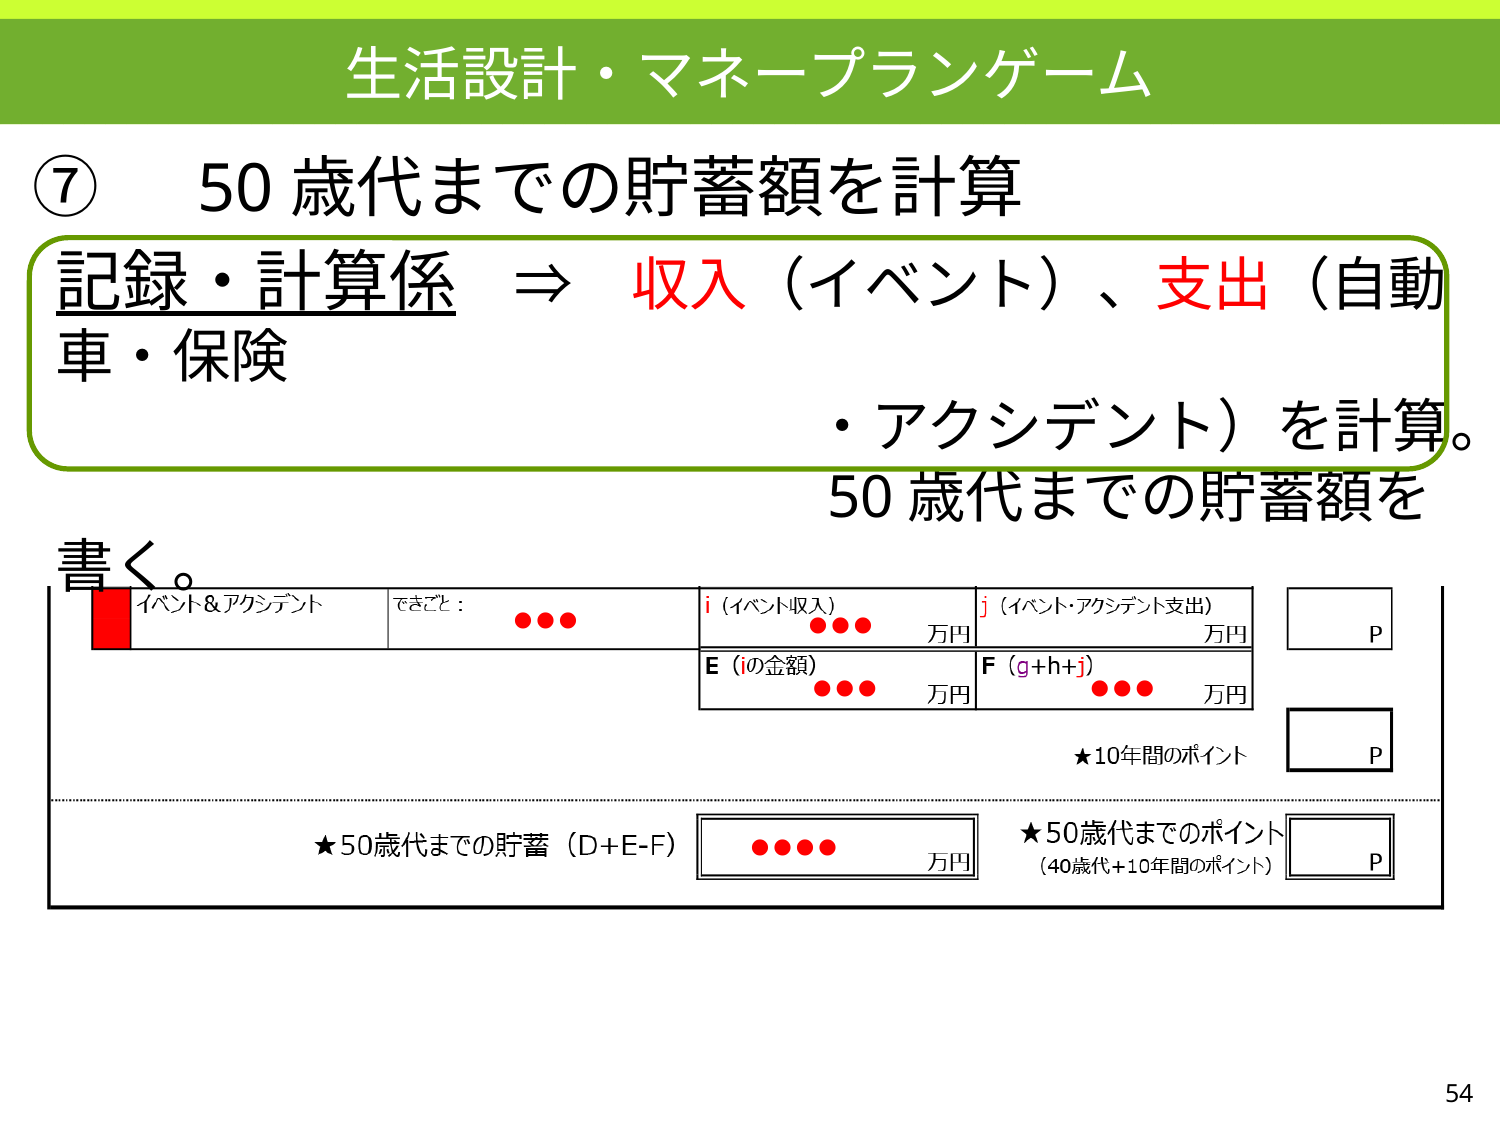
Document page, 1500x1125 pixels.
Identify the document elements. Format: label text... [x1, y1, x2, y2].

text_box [0, 0, 1500, 125]
text_box ⑦ 50歳代までの貯蓄額を計算 [17, 137, 1489, 232]
text_box [27, 235, 1449, 472]
picture [34, 585, 1466, 927]
text_box 記録・計算係 ⇒ 収入（イベント）、支出（自動車・保険 ・アクシデント）を計算。 50歳代までの貯蓄額を書く。 [41, 232, 1471, 607]
text_box 54 [1305, 1070, 1489, 1115]
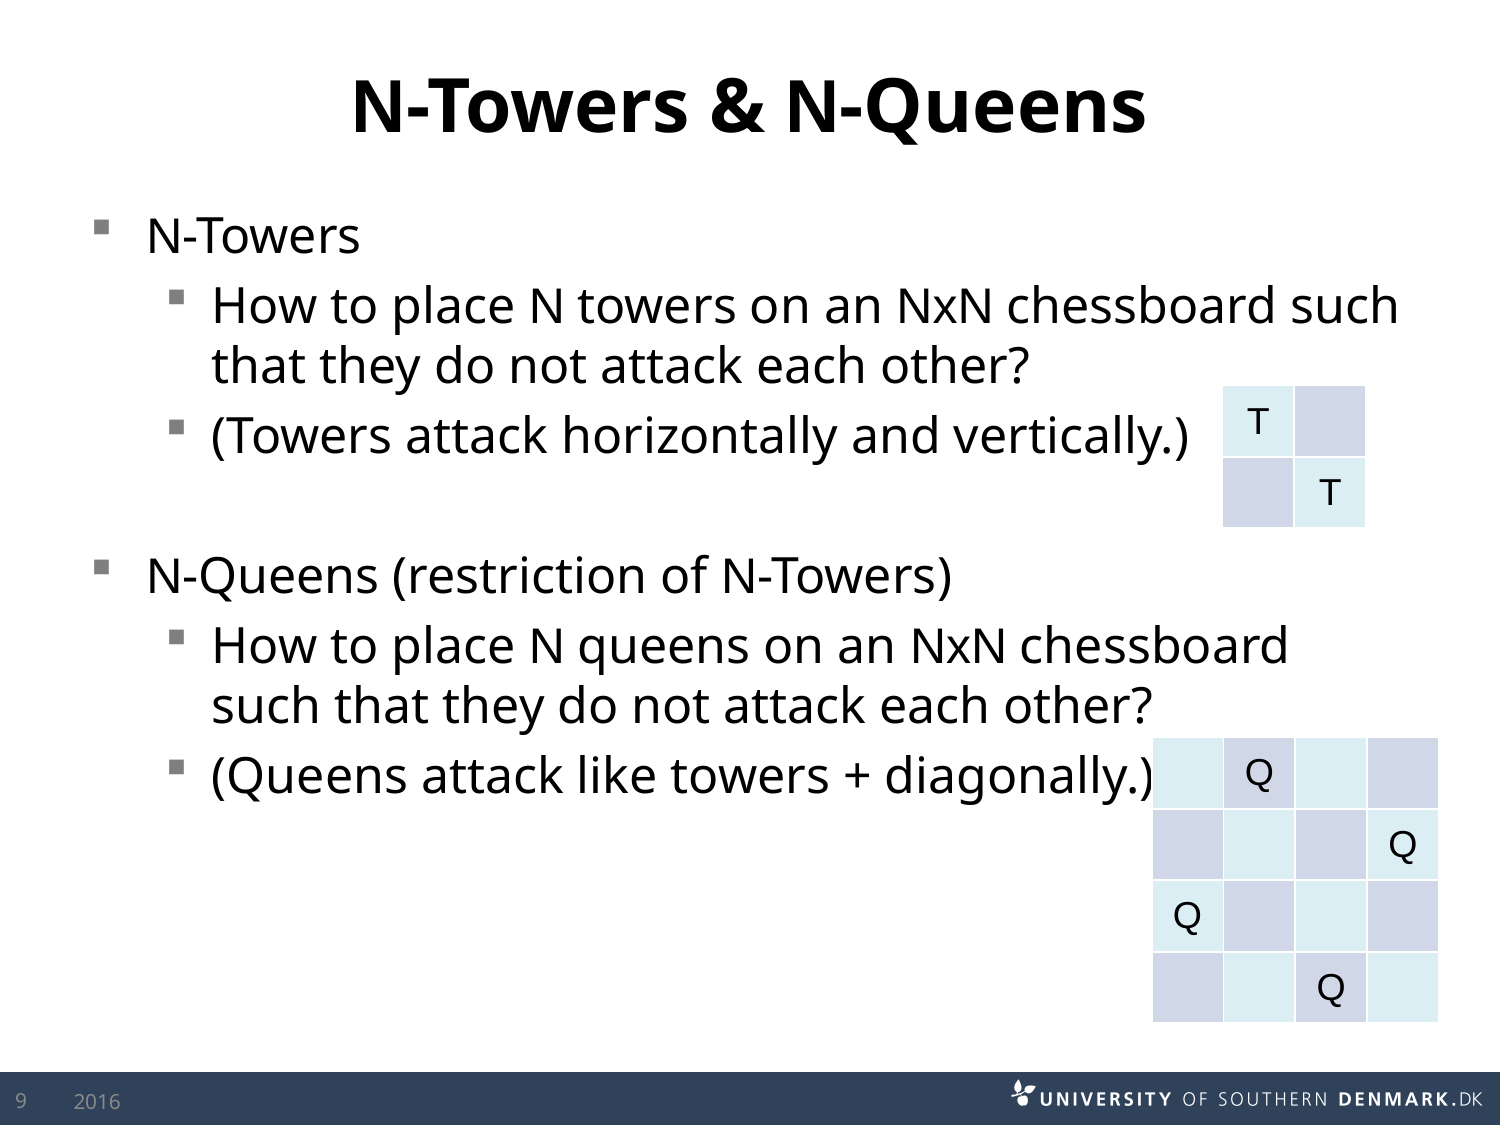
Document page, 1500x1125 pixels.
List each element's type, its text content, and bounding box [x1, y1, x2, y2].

title N-Towers & N-Queens [75, 45, 1425, 161]
table_cell [1224, 810, 1294, 879]
table_cell [1153, 953, 1223, 1022]
table_header [1295, 386, 1365, 456]
table_cell [1153, 810, 1223, 879]
table_header Q [1224, 738, 1294, 808]
list N-Towers How to place N towers on an NxN chessboard such that they do not attack each other? (Towers attack horizontally and vertically.) N-Queens (restriction of N-Towers) How to place N queens on an NxN chessboard such that they do not attack each other? (Queens attack like towers + diagonally.) [75, 196, 1425, 1005]
table_cell Q [1296, 953, 1366, 1022]
table_header T [1223, 386, 1293, 456]
picture [0, 1072, 1500, 1125]
table_header [1296, 738, 1366, 808]
table_cell T [1295, 458, 1365, 527]
table_header [1368, 738, 1438, 808]
table_cell Q [1368, 810, 1438, 879]
table_cell [1223, 458, 1293, 527]
table_cell [1224, 881, 1294, 951]
table_cell [1368, 881, 1438, 951]
slide_number 2016 [71, 1078, 200, 1125]
table_cell Q [1153, 881, 1223, 951]
table_cell [1296, 881, 1366, 951]
table_cell [1368, 953, 1438, 1022]
table_cell [1224, 953, 1294, 1022]
table_header [1153, 738, 1223, 808]
slide_number 9 [0, 1078, 71, 1125]
table_cell [1296, 810, 1366, 879]
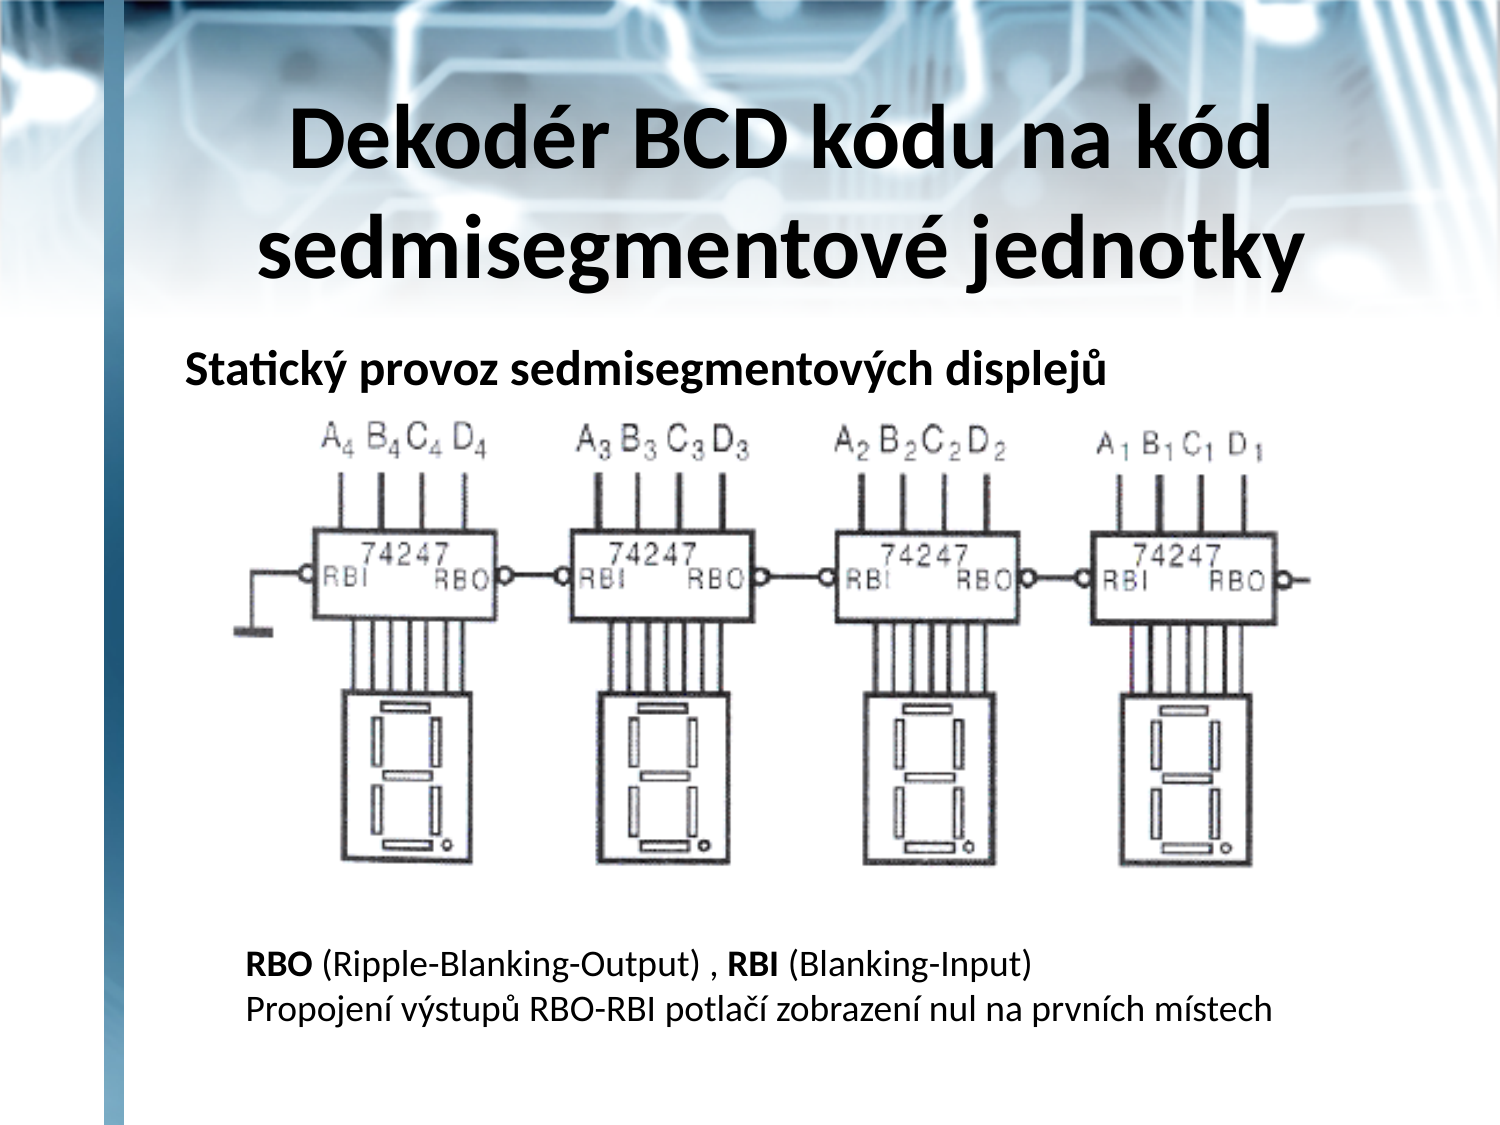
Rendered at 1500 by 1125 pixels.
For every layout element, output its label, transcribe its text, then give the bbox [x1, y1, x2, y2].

picture [0, 0, 1500, 1125]
text_box RBO (Ripple-Blanking-Output) , RBI (Blanking-Input) Propojení výstupů RBO-RBI potlačí zobrazení nul na prvních místech [230, 931, 1290, 1082]
text_box Statický provoz sedmisegmentových displejů [170, 377, 1124, 403]
picture [224, 401, 1323, 880]
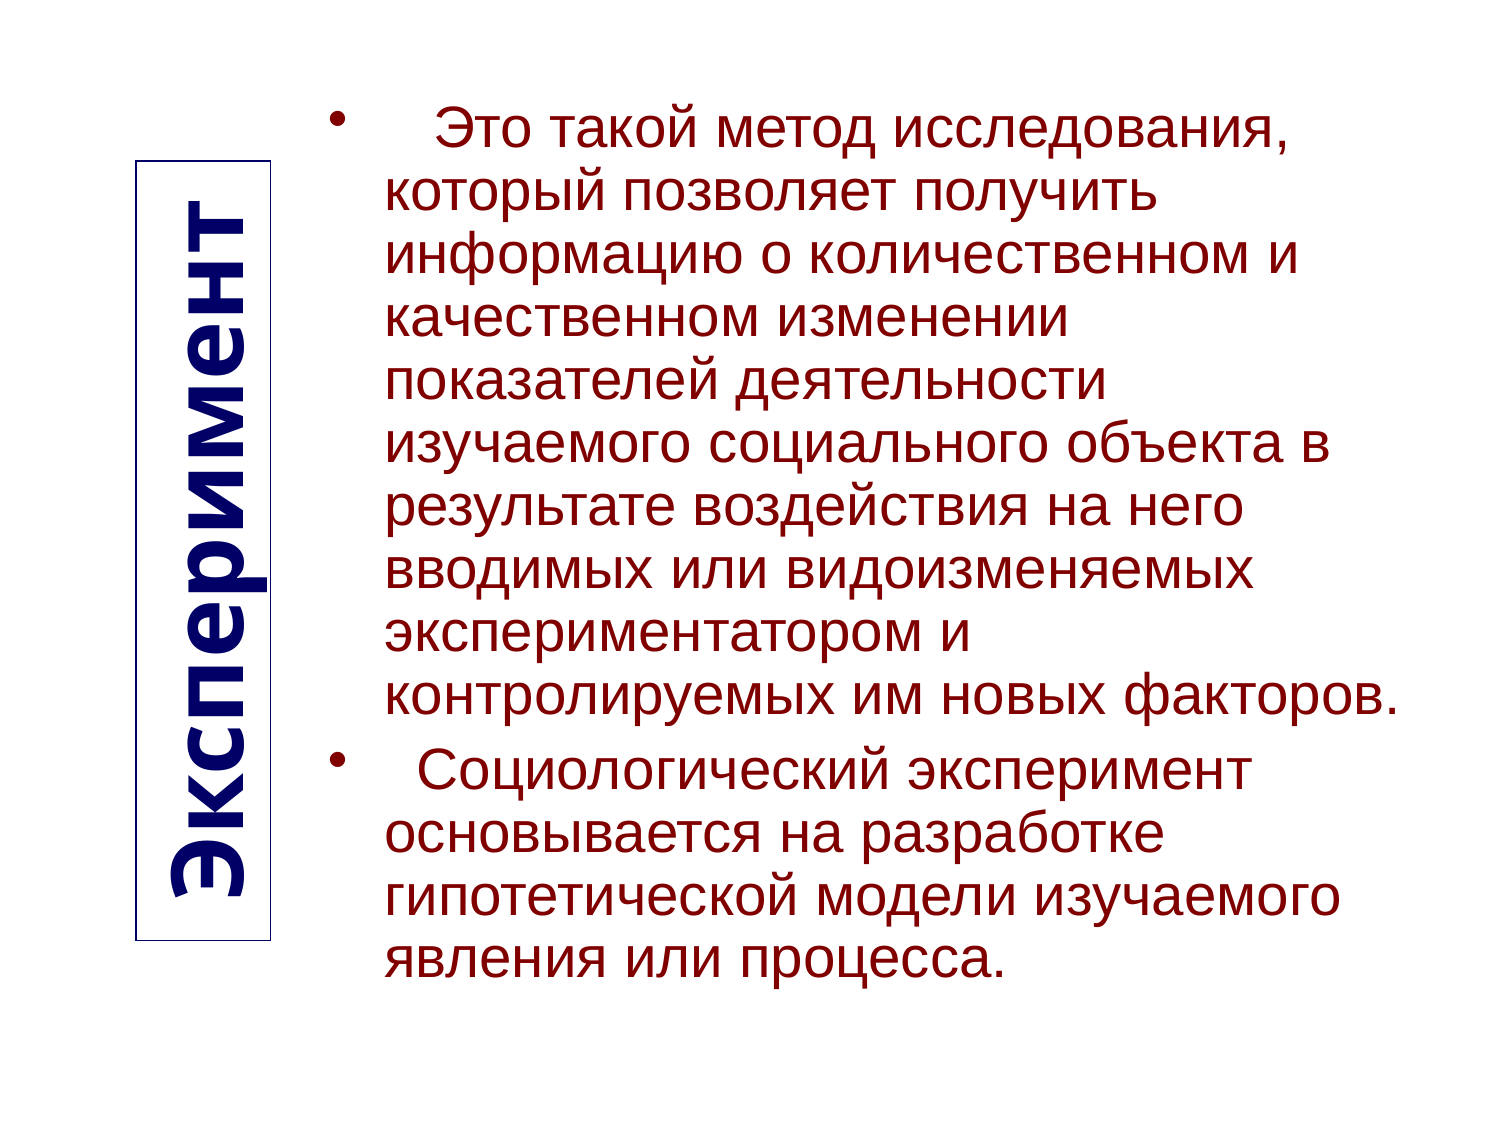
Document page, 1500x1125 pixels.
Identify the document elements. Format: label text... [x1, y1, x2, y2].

list Это такой метод исследования, который позволяет получить информацию о количественном и качественном изменении показателей деятельности изучаемого социального объекта в результате воздействия на него вводимых или видоизменяемых экспериментатором и контролируемых им новых факторов. Социологический эксперимент основывается на разработке гипотетической модели изучаемого явления или процесса. [312, 90, 1425, 1005]
text_box Эксперимент [135, 161, 271, 941]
* * * * *
EXERCISE BRIEF: Output exactly the stretch of the listing that begins at the line containing "List each element's" and ends at the line containing "Rendered at 1500 by 1125 pixels.", both kept. Omit pictures and everything else.

REPLY TO THE EXERCISE:
List each element's type, its text content, and bounding box [x1, y1, x2, y2].

title N-Towers & N-Queens [75, 45, 1425, 161]
table_cell [1224, 810, 1294, 879]
table_cell [1153, 953, 1223, 1022]
table_header [1295, 386, 1365, 456]
table_cell [1153, 810, 1223, 879]
table_header Q [1224, 738, 1294, 808]
list N-Towers How to place N towers on an NxN chessboard such that they do not attack each other? (Towers attack horizontally and vertically.) N-Queens (restriction of N-Towers) How to place N queens on an NxN chessboard such that they do not attack each other? (Queens attack like towers + diagonally.) [75, 196, 1425, 1005]
table_cell Q [1296, 953, 1366, 1022]
table_header T [1223, 386, 1293, 456]
picture [0, 1072, 1500, 1125]
table_header [1296, 738, 1366, 808]
table_cell T [1295, 458, 1365, 527]
table_header [1368, 738, 1438, 808]
table_cell Q [1368, 810, 1438, 879]
table_cell [1223, 458, 1293, 527]
table_cell [1224, 881, 1294, 951]
table_cell [1368, 881, 1438, 951]
slide_number 2016 [71, 1078, 200, 1125]
table_cell Q [1153, 881, 1223, 951]
table_cell [1296, 881, 1366, 951]
table_cell [1368, 953, 1438, 1022]
table_cell [1224, 953, 1294, 1022]
table_header [1153, 738, 1223, 808]
slide_number 9 [0, 1078, 71, 1125]
table_cell [1296, 810, 1366, 879]
Rendered at 1500 by 1125 pixels.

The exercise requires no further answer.